I will admit it. I love Facebook. I like to post and I love to see “likes” and comments. I like feeling connected to people. I don’t get overly bent by friends who post every little thing in their life, and while I do have my fair share of friends who post something akin to insanity on their walls, it doesn’t bother me. Often, I just ignore what I don’t want to read.
When I first started using Facebook, I was a little leary of the posts that asked for prayers. It just felt too personal to share with the world. Still, something compelled me to “like” the post and take a minute to pray. Then, a few years ago, when I was worried about a family member and praying as hard as I could on my own, I posted a prayer request. The outpouring of support truly gave me strength during a difficult time and I felt it also helped my loved one too. So, I have been even more diligent about “liking” prayer requests and saying a quick prayer ever since, remembering how much I appreciated the support when I needed it.

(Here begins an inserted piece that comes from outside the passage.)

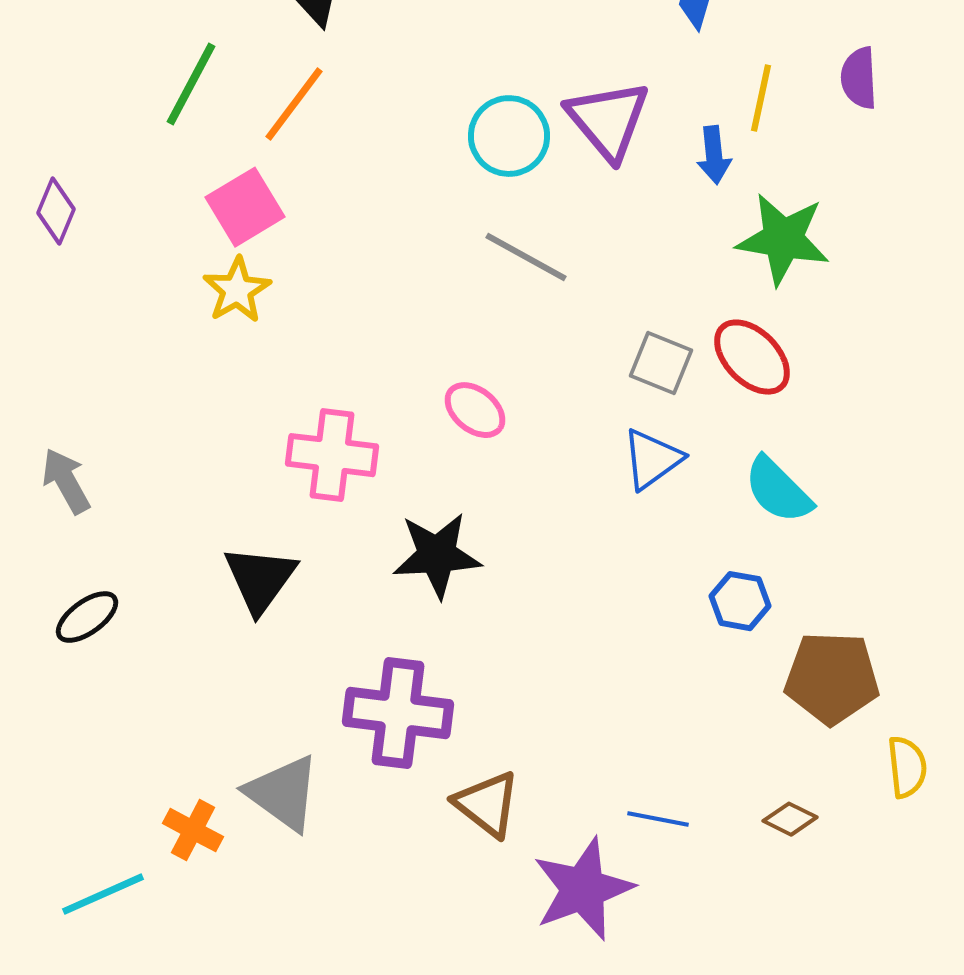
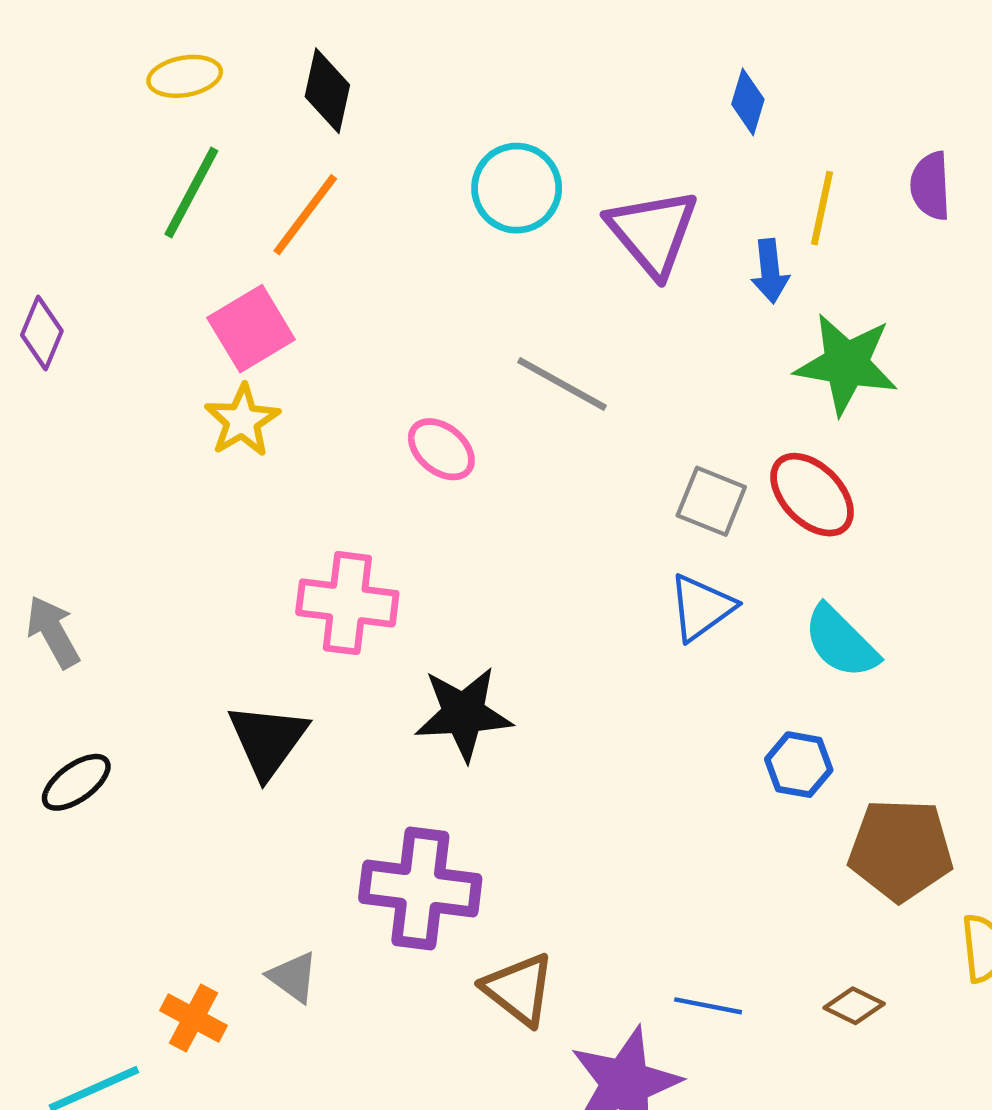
cyan circle: (509, 136) -> (517, 188), moved
pink ellipse: (475, 410) -> (441, 449), moved
gray triangle: (283, 793) -> (293, 977), size x0.6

Last week, however, I gained a new perspective on prayer and social media. My fourteen year old daughter had an emergency appendectomy. Initailly, I spent a lot of the day texting various family members to provide updates while waiting for the diagnosis of appendicitis, but as she was wheeled to surgery the need to communicate information was overwhelming. I took our news to Facebook with this post “It’s official. Claire has appendicitis. She will be in surgery soon. Please pray for a smooth surgery and quick recovery.” I hoped to accomplish two things – get the word to others that she was in surgery, and get prayers coming for my daughter.
I believe in the power of prayer, but for the life of me, I couldn’t pray that day. When I thought about how sick she was, I could not form a prayer. I was so incredibly worried and couldn’t even function. I focused all of my strength that day on not being scared in front of my little girl [yes, I know she is a teenager, but she will always be my baby]. When it came time to ask God for help, I just couldn’t find the words. I didn’t even want to face the possibility that all might not be ok. So, I trusted in my Facebook friends and family to do the praying for me. They came through and in a big way! By the time the surgery was over, I felt renewed and could finally start praying. While the prayers I requested were for my girl, they were also for me. When the surgery was over and we settled in for the night, I offered a long prayer of gratitude, thanks not only for a smooth and successful surgery but also for a lovely support system that carried us through.

When you see a prayer request on your social media, please press “like” and pray.